A: Nein. Das gesamte TDG enthält
keine Vorschriften, die als sog. Ermächtigungsgrundlage Sperrungsanordnungen
erlauben. Wie § 5 Abs. 4 TDG
ausdrücklich klarstellt, können Sperrungen nur aufgrund anderer
Gesetze denkbar sein (vgl. dazu Stellungnahme der Bundesregierung auf eine
Kleine Anfrage von Bündnis 90/ Die Grünen, Bundestags-Drucksache
13/7757/97,
S.
14, Punkt 14. i). Auch Sperrungen nach anderen Gesetzen stehen stets
unter dem Vorbehalt der Zumutbarkeit und der technischen Möglichkeit,
da etwas Unzumutbares oder Unmögliches generell nicht verlangt werden
kann.
Allerdings ist zu beachten, daß
bei vorhandenen Ermächtigungen in anderen Gesetzen die Verantwortlichkeit
teilweise auf die Service Provider erweitert werden kann.
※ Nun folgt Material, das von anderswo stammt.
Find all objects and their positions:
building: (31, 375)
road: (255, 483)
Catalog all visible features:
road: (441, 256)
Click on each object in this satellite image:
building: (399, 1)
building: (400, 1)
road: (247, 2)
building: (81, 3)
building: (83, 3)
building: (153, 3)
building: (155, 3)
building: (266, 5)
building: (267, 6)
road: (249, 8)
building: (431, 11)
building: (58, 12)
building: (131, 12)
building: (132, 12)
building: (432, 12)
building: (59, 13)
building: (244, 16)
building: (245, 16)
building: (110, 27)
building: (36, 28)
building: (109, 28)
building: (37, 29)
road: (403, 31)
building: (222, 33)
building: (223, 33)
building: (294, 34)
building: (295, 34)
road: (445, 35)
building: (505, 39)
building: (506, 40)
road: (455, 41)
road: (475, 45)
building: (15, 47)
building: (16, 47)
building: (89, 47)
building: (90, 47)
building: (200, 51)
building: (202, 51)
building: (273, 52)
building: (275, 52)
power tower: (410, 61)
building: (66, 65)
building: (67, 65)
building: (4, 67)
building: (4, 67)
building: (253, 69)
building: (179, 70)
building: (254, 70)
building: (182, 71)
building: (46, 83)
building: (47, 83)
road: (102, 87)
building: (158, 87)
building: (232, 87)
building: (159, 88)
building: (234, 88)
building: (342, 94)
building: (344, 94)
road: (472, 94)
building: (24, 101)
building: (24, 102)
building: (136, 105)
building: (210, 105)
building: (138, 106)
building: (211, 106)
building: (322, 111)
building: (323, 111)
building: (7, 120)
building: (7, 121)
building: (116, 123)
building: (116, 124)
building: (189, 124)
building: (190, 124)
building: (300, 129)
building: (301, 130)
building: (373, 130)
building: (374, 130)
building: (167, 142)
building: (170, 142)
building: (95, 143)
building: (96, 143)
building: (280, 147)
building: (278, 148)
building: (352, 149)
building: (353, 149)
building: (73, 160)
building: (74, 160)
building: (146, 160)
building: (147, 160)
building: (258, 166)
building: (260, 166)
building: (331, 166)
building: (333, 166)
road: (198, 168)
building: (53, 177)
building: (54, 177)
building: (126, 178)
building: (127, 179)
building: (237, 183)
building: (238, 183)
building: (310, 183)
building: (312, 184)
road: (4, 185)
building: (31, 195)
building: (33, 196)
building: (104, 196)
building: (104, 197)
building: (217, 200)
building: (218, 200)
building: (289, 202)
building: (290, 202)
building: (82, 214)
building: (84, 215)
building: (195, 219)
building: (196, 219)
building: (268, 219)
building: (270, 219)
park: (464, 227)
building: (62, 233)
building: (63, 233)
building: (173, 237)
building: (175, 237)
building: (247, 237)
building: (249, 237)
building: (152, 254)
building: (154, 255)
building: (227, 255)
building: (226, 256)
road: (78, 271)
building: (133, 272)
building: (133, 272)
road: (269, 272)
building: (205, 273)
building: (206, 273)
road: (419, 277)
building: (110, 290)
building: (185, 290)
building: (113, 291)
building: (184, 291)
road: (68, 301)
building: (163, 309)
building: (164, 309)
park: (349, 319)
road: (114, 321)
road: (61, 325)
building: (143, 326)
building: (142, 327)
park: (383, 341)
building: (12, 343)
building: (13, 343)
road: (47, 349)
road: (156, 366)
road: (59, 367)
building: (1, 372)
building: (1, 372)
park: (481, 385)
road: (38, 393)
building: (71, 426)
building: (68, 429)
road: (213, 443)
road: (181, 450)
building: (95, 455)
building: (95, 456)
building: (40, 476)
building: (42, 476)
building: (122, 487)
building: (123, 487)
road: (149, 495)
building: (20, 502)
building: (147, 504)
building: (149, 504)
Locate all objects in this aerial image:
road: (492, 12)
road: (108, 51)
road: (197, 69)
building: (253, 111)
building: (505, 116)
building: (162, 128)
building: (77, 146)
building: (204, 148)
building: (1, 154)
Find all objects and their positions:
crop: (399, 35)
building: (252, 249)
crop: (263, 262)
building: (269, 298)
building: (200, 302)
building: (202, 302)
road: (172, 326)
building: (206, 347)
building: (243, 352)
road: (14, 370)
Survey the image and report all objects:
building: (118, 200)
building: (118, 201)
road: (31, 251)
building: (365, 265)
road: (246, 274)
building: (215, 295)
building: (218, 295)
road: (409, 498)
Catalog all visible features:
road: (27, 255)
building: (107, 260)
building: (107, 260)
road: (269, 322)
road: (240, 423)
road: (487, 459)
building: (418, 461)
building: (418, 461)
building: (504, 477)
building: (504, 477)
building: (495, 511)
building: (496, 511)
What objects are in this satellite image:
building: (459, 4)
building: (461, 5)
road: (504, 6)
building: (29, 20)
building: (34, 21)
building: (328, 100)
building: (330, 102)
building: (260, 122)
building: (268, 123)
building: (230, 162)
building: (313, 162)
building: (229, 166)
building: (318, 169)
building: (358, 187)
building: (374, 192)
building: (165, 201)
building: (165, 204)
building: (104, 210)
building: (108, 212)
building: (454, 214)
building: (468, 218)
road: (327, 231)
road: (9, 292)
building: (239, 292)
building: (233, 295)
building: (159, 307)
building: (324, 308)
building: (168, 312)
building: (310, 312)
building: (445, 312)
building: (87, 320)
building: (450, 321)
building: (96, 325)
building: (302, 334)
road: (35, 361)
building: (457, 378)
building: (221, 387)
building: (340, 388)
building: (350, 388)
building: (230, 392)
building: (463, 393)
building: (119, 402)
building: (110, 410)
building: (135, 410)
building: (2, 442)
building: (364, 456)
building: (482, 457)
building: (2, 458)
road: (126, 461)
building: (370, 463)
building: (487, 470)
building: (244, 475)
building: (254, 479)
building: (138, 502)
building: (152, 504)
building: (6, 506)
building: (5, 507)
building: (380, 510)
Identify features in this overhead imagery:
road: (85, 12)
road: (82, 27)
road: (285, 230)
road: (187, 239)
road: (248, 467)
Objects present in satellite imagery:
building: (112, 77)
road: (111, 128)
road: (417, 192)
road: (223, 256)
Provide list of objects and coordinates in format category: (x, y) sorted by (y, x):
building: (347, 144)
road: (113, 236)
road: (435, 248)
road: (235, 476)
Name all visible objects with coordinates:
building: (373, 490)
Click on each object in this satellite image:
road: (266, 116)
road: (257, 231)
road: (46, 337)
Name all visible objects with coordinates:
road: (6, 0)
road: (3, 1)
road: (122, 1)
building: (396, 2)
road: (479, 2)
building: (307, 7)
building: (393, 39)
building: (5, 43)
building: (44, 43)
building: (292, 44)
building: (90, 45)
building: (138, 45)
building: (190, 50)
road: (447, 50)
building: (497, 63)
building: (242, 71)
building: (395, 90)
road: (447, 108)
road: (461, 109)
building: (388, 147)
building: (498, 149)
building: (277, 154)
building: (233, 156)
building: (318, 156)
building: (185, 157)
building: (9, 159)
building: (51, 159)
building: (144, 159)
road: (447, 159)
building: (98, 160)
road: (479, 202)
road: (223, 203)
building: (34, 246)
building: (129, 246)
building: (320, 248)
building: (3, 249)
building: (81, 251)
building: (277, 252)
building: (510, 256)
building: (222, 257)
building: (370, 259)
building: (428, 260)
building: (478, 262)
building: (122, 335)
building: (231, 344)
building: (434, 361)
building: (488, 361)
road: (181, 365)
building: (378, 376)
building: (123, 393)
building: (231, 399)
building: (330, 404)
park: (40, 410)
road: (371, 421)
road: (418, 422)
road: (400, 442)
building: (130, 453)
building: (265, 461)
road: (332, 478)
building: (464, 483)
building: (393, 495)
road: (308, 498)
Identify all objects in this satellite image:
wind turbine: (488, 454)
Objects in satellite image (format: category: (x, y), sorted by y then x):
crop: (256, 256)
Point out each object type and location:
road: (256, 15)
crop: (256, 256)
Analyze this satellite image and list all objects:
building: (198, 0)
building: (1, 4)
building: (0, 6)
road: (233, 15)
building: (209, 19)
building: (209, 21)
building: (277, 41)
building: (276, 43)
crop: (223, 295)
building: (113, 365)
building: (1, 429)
Denkbar ist das
in Fällen, in denen bisher keine (eindeutige) Verantwortlichkeit
besteht. In solchen Fällen besteht die Möglichkeit, einen Service
Provider durch einfache Mitteilung "bösgläubig" zu machen. Die
Konsequenzen dieser Bösgläubigkeit sind allerdings auch nach
den neuen Gesetzen völlig unklar, vor allem ist offen, welche Rechtsschutzmöglichkeiten
gegen eine solche Information bzw. zu ihrer Überprüfung bestehen
und was geschieht, wenn keine Sperrung erfolgt.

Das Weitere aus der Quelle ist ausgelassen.